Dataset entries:

───

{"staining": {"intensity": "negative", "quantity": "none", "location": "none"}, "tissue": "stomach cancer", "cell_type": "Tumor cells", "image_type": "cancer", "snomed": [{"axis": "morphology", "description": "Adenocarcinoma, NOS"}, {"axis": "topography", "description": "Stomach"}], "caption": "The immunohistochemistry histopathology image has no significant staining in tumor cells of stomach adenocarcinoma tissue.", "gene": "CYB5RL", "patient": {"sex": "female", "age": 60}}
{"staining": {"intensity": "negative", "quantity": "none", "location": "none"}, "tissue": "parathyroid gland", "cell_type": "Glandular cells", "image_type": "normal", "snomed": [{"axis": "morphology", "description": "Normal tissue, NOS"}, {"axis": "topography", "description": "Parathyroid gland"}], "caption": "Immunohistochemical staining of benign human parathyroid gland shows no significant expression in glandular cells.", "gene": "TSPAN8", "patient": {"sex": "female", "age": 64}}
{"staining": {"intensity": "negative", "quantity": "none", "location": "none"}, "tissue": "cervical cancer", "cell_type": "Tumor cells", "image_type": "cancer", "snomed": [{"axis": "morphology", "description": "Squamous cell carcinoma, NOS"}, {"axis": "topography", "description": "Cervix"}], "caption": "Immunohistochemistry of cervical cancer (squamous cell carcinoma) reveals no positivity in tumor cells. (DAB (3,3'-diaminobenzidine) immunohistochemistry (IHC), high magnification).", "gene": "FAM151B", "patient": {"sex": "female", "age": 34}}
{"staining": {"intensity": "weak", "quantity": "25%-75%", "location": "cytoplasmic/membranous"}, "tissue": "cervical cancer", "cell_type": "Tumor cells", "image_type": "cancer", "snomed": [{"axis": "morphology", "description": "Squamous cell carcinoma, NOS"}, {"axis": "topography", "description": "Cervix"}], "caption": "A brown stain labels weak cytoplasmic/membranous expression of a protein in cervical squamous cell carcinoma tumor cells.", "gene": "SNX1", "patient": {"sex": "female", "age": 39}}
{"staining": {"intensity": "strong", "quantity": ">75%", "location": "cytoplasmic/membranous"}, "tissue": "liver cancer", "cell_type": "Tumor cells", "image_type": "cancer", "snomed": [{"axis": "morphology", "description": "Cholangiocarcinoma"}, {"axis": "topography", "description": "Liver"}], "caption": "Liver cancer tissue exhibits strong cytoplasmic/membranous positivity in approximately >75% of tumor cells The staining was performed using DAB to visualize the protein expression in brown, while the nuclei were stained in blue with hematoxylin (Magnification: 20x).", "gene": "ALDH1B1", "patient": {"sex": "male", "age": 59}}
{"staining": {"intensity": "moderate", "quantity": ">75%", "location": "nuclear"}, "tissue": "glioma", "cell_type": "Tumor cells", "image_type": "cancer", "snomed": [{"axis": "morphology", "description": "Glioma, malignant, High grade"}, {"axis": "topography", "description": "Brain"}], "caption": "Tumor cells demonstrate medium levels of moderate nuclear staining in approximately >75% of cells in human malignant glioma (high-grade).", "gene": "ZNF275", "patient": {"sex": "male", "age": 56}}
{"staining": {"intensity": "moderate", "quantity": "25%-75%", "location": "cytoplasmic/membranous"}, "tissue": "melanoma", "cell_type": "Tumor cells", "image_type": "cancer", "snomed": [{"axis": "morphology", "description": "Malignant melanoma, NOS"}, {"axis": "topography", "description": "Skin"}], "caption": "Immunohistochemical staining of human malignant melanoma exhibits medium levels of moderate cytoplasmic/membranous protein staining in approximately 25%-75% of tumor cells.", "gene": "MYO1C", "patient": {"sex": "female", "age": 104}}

───

- INSTRUCTIONS FOR THE TASK: The answer is to be a bare number, showing how many lines of the records contain "exhibits".

- EXERCISE ANSWER: 2